====== SUPPLIED MATERIAL

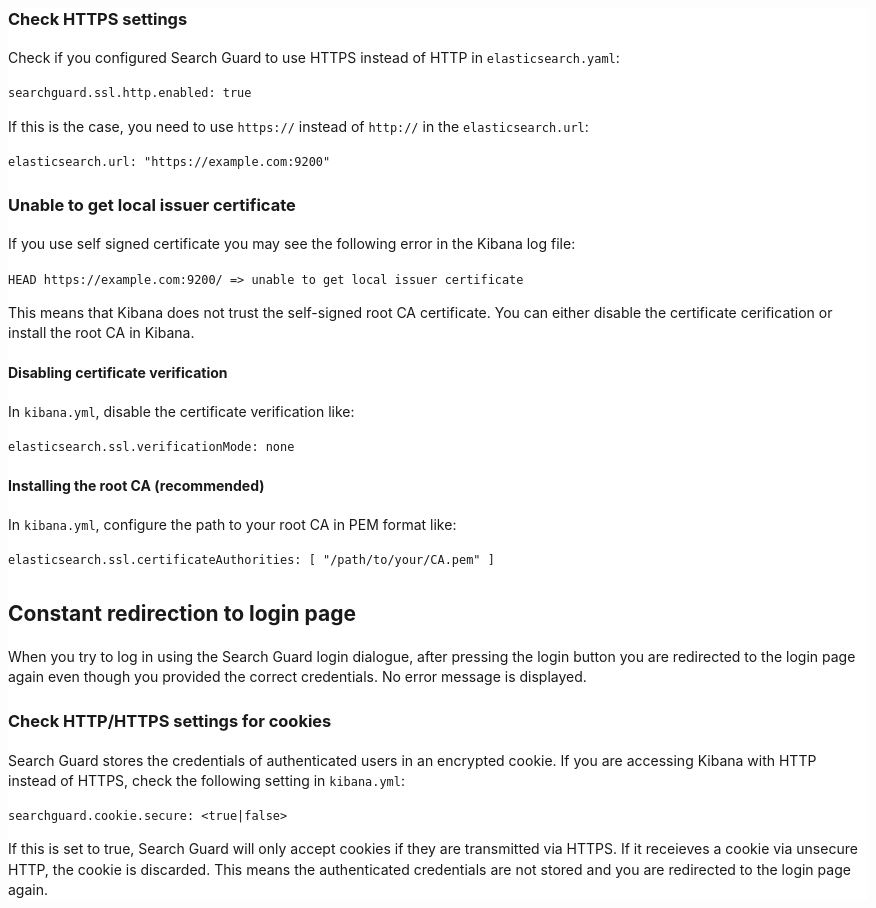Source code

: ### Check HTTPS settings

Check if you configured Search Guard to use HTTPS instead of HTTP in `elasticsearch.yaml`:

```
searchguard.ssl.http.enabled: true
```

If this is the case, you need to use `https://` instead of `http://` in the 
`elasticsearch.url`:

```
elasticsearch.url: "https://example.com:9200"
```

### Unable to get local issuer certificate

If you use self signed certificate you may see the following error in the Kibana log file:

```
HEAD https://example.com:9200/ => unable to get local issuer certificate
```

This means that Kibana does not trust the self-signed root CA certificate. You can either disable the certificate cerification or install the root CA in Kibana.

#### Disabling certificate verification

In `kibana.yml`, disable the certificate verification like:

```
elasticsearch.ssl.verificationMode: none
```
 
#### Installing the root CA (recommended)

In `kibana.yml`, configure the path to your root CA in PEM format like:

```
elasticsearch.ssl.certificateAuthorities: [ "/path/to/your/CA.pem" ]
```

## Constant redirection to login page

When you try to log in using the Search Guard login dialogue, after pressing the login button you are redirected to the login page again even though you provided the correct credentials. No error message is displayed.

### Check HTTP/HTTPS settings for cookies

Search Guard stores the credentials of authenticated users in an encrypted cookie. If you are accessing Kibana with HTTP instead of HTTPS, check the following setting in `kibana.yml`:

```
searchguard.cookie.secure: <true|false>
```

If this is set to true, Search Guard will only accept cookies if they are transmitted via HTTPS. If it receieves a cookie via unsecure HTTP, the cookie is discarded. This means the authenticated credentials are not stored and you are redirected to the login page again.
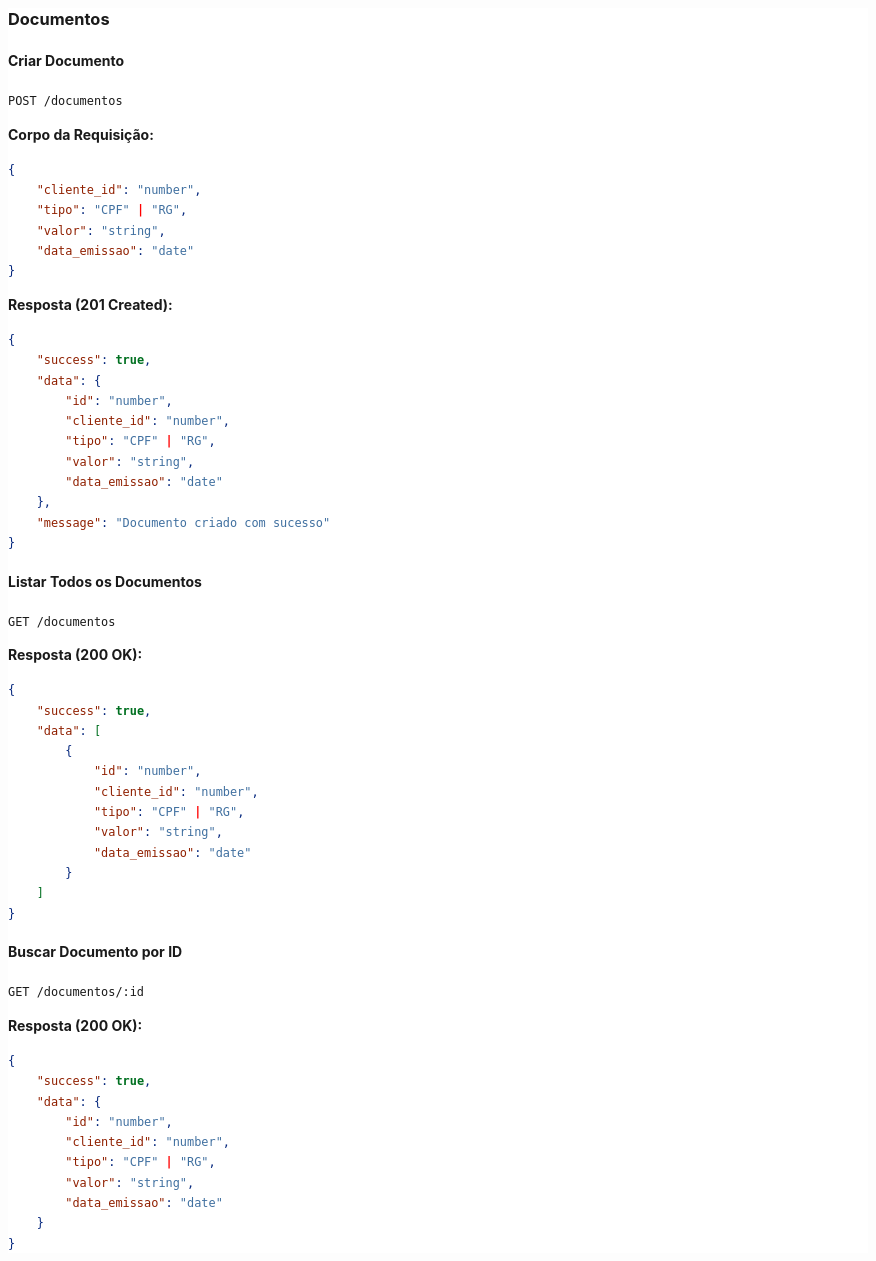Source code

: ### Documentos

#### Criar Documento
```http
POST /documentos
```
**Corpo da Requisição:**
```json
{
    "cliente_id": "number",
    "tipo": "CPF" | "RG",
    "valor": "string",
    "data_emissao": "date"
}
```
**Resposta (201 Created):**
```json
{
    "success": true,
    "data": {
        "id": "number",
        "cliente_id": "number",
        "tipo": "CPF" | "RG",
        "valor": "string",
        "data_emissao": "date"
    },
    "message": "Documento criado com sucesso"
}
```

#### Listar Todos os Documentos
```http
GET /documentos
```
**Resposta (200 OK):**
```json
{
    "success": true,
    "data": [
        {
            "id": "number",
            "cliente_id": "number",
            "tipo": "CPF" | "RG",
            "valor": "string",
            "data_emissao": "date"
        }
    ]
}
```

#### Buscar Documento por ID
```http
GET /documentos/:id
```
**Resposta (200 OK):**
```json
{
    "success": true,
    "data": {
        "id": "number",
        "cliente_id": "number",
        "tipo": "CPF" | "RG",
        "valor": "string",
        "data_emissao": "date"
    }
}
```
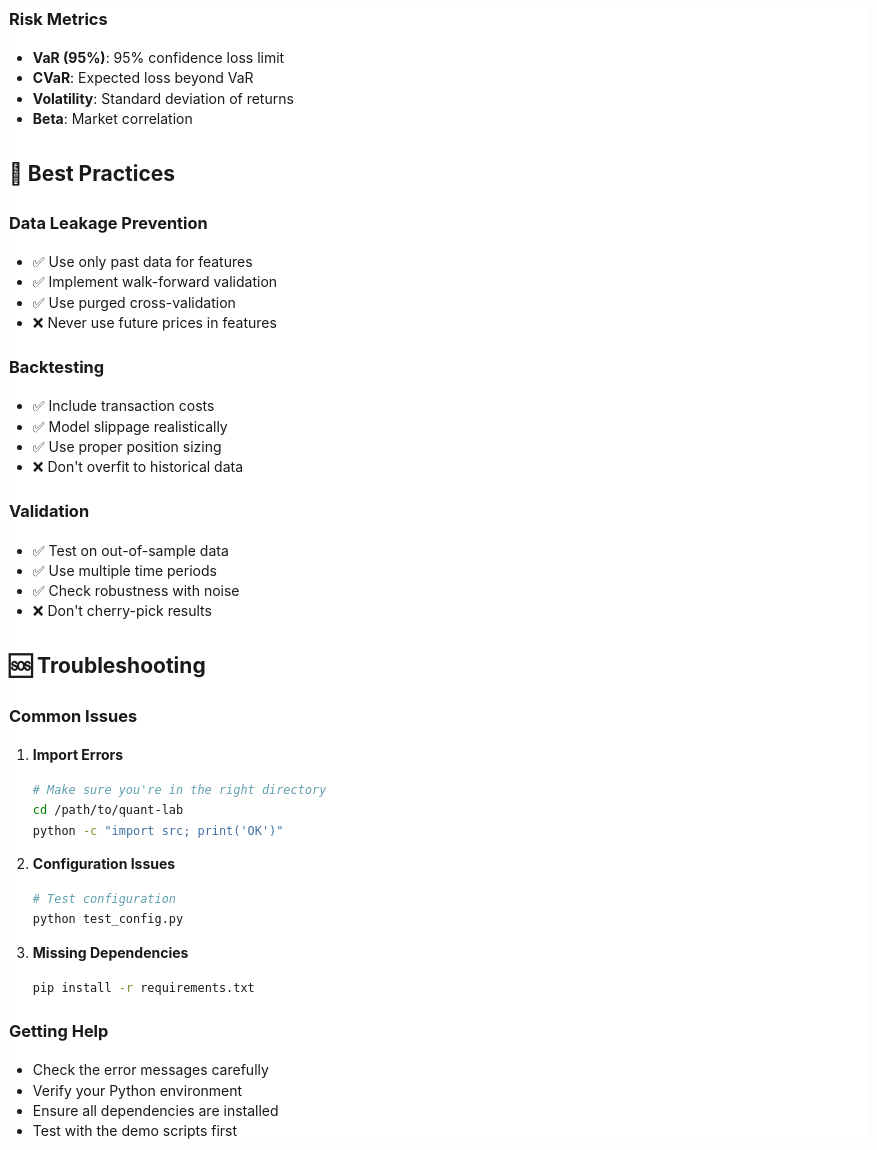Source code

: ### **Risk Metrics**
- **VaR (95%)**: 95% confidence loss limit
- **CVaR**: Expected loss beyond VaR
- **Volatility**: Standard deviation of returns
- **Beta**: Market correlation

## 🚨 Best Practices

### **Data Leakage Prevention**
- ✅ Use only past data for features
- ✅ Implement walk-forward validation
- ✅ Use purged cross-validation
- ❌ Never use future prices in features

### **Backtesting**
- ✅ Include transaction costs
- ✅ Model slippage realistically
- ✅ Use proper position sizing
- ❌ Don't overfit to historical data

### **Validation**
- ✅ Test on out-of-sample data
- ✅ Use multiple time periods
- ✅ Check robustness with noise
- ❌ Don't cherry-pick results

## 🆘 Troubleshooting

### **Common Issues**

1. **Import Errors**
   ```bash
   # Make sure you're in the right directory
   cd /path/to/quant-lab
   python -c "import src; print('OK')"
   ```

2. **Configuration Issues**
   ```bash
   # Test configuration
   python test_config.py
   ```

3. **Missing Dependencies**
   ```bash
   pip install -r requirements.txt
   ```

### **Getting Help**
- Check the error messages carefully
- Verify your Python environment
- Ensure all dependencies are installed
- Test with the demo scripts first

============

_DIRECTIONS FOR THIS TASK_
With the pictures removed, write the listing out word for word.

_ANSWER SPACE_
Source code

: ### Check HTTPS settings

Check if you configured Search Guard to use HTTPS instead of HTTP in `elasticsearch.yaml`:

```
searchguard.ssl.http.enabled: true
```

If this is the case, you need to use `https://` instead of `http://` in the 
`elasticsearch.url`:

```
elasticsearch.url: "https://example.com:9200"
```

### Unable to get local issuer certificate

If you use self signed certificate you may see the following error in the Kibana log file:

```
HEAD https://example.com:9200/ => unable to get local issuer certificate
```

This means that Kibana does not trust the self-signed root CA certificate. You can either disable the certificate cerification or install the root CA in Kibana.

#### Disabling certificate verification

In `kibana.yml`, disable the certificate verification like:

```
elasticsearch.ssl.verificationMode: none
```
 
#### Installing the root CA (recommended)

In `kibana.yml`, configure the path to your root CA in PEM format like:

```
elasticsearch.ssl.certificateAuthorities: [ "/path/to/your/CA.pem" ]
```

## Constant redirection to login page

When you try to log in using the Search Guard login dialogue, after pressing the login button you are redirected to the login page again even though you provided the correct credentials. No error message is displayed.

### Check HTTP/HTTPS settings for cookies

Search Guard stores the credentials of authenticated users in an encrypted cookie. If you are accessing Kibana with HTTP instead of HTTPS, check the following setting in `kibana.yml`:

```
searchguard.cookie.secure: <true|false>
```

If this is set to true, Search Guard will only accept cookies if they are transmitted via HTTPS. If it receieves a cookie via unsecure HTTP, the cookie is discarded. This means the authenticated credentials are not stored and you are redirected to the login page again.
Source code

: ### Documentos

#### Criar Documento
```http
POST /documentos
```
**Corpo da Requisição:**
```json
{
    "cliente_id": "number",
    "tipo": "CPF" | "RG",
    "valor": "string",
    "data_emissao": "date"
}
```
**Resposta (201 Created):**
```json
{
    "success": true,
    "data": {
        "id": "number",
        "cliente_id": "number",
        "tipo": "CPF" | "RG",
        "valor": "string",
        "data_emissao": "date"
    },
    "message": "Documento criado com sucesso"
}
```

#### Listar Todos os Documentos
```http
GET /documentos
```
**Resposta (200 OK):**
```json
{
    "success": true,
    "data": [
        {
            "id": "number",
            "cliente_id": "number",
            "tipo": "CPF" | "RG",
            "valor": "string",
            "data_emissao": "date"
        }
    ]
}
```

#### Buscar Documento por ID
```http
GET /documentos/:id
```
**Resposta (200 OK):**
```json
{
    "success": true,
    "data": {
        "id": "number",
        "cliente_id": "number",
        "tipo": "CPF" | "RG",
        "valor": "string",
        "data_emissao": "date"
    }
}
```
Source code

: ### **Risk Metrics**
- **VaR (95%)**: 95% confidence loss limit
- **CVaR**: Expected loss beyond VaR
- **Volatility**: Standard deviation of returns
- **Beta**: Market correlation

## 🚨 Best Practices

### **Data Leakage Prevention**
- ✅ Use only past data for features
- ✅ Implement walk-forward validation
- ✅ Use purged cross-validation
- ❌ Never use future prices in features

### **Backtesting**
- ✅ Include transaction costs
- ✅ Model slippage realistically
- ✅ Use proper position sizing
- ❌ Don't overfit to historical data

### **Validation**
- ✅ Test on out-of-sample data
- ✅ Use multiple time periods
- ✅ Check robustness with noise
- ❌ Don't cherry-pick results

## 🆘 Troubleshooting

### **Common Issues**

1. **Import Errors**
   ```bash
   # Make sure you're in the right directory
   cd /path/to/quant-lab
   python -c "import src; print('OK')"
   ```

2. **Configuration Issues**
   ```bash
   # Test configuration
   python test_config.py
   ```

3. **Missing Dependencies**
   ```bash
   pip install -r requirements.txt
   ```

### **Getting Help**
- Check the error messages carefully
- Verify your Python environment
- Ensure all dependencies are installed
- Test with the demo scripts first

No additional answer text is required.